Now if only I could go to that felon’s cell, to that drunkard’s home, and to a hundred other places that occur to me, with a message like that! ‘I will restore to you the years that the locust hath eaten!’ That would be grand! That would be a gospel of back moves with a vengeance! And may I not? Now let me think!

How was the promise fulfilled? How did the Most High restore the years that the locust had eaten? It is very simple. What the locusts took, they took; and there was no return. But the next year? Why, the next year the hills and valleys of Palestine were such a scene of abundant harvest and prodigal growth that the people were fully compensated for the loss of the previous season. Now, as the children say, we are getting warm!

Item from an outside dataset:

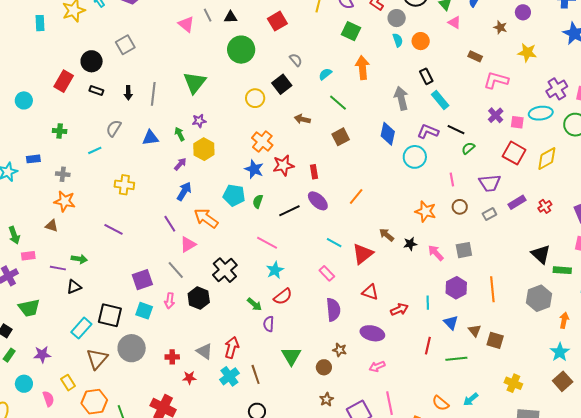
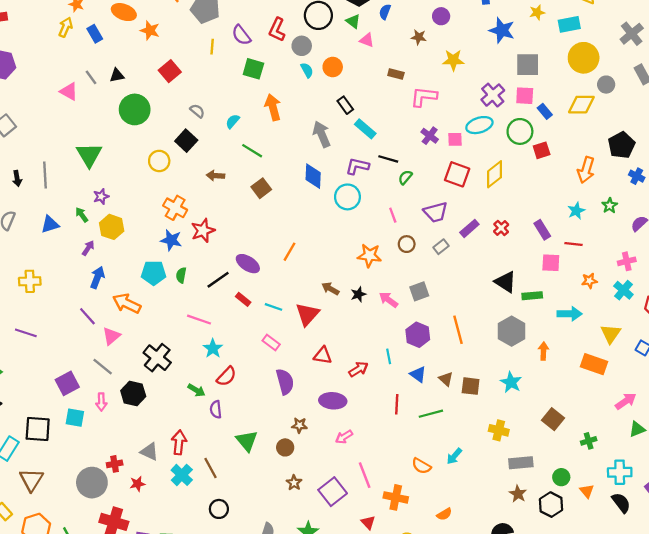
red rectangle: (314, 172) -> (243, 299), moved, turned -32
gray circle: (132, 348) -> (92, 483), moved
cyan star: (560, 352) -> (511, 382), moved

Have we never known a life that, in its later years, displayed a sweetness and a purity and a grace which were the direct outcome of earlier suffering or of earlier sin? Can we not recall the memory of saintly and fruitful lives in which both the sanctity and the fruitfulness were the natural result of hideous memories of former transgression? It was the haunting nightmare of their old sins that drove both Bunyan and Newton to such intense personal piety and to such fervent evangelistic zeal. We have all known men who, in days gone by, lived in open and notorious shame. Then came the change. Their faith was a pattern to us all in its exquisite and childlike simplicity. The very enormity of their transgressions made religion a revelry to them and the thought of pardon a perpetual luxury. Their faces were radiant. They never referred to their experiences but with streaming eyes and faltering voices. Their testimony was so impressive as to carry conviction to all who heard it. And as we saw how strong men were moved by their utterance we felt that God, in His own wise and wonderful way, was restoring to them the years that the locust had eaten. In the familiar lines of Hezekiah Butterworth there are two significant buts, and we are in danger of noticing only the one:

But the bird with the broken pinion
Never soared so high again.

This is the first. That is the truth that Huxley saw. But it is not the whole truth. There is another but:

But the bird with the broken pinion
Kept another from the snare,
And the life that sin had stricken
Raised another from despair.

Each loss has its compensations,
There is healing for every pain;
Though the bird with the broken pinion
Never soars so high again.

And, surely, surely, to ‘save another from the snare,’ or to ‘raise another from despair’ is the very best of back moves! ‘I do not regret the past,’ cried the ‘Lady of the Decoration,’ at the close of her story, ‘for through it the present is. All the loneliness, the heartaches, and the pains are justified now! I believe that, whilst I have been struggling out here in Japan, God has restored to me the years that the locust had eaten, and that I shall be permitted to return to a new life, a life given back by God!’ Who shall say that life has no back moves after that?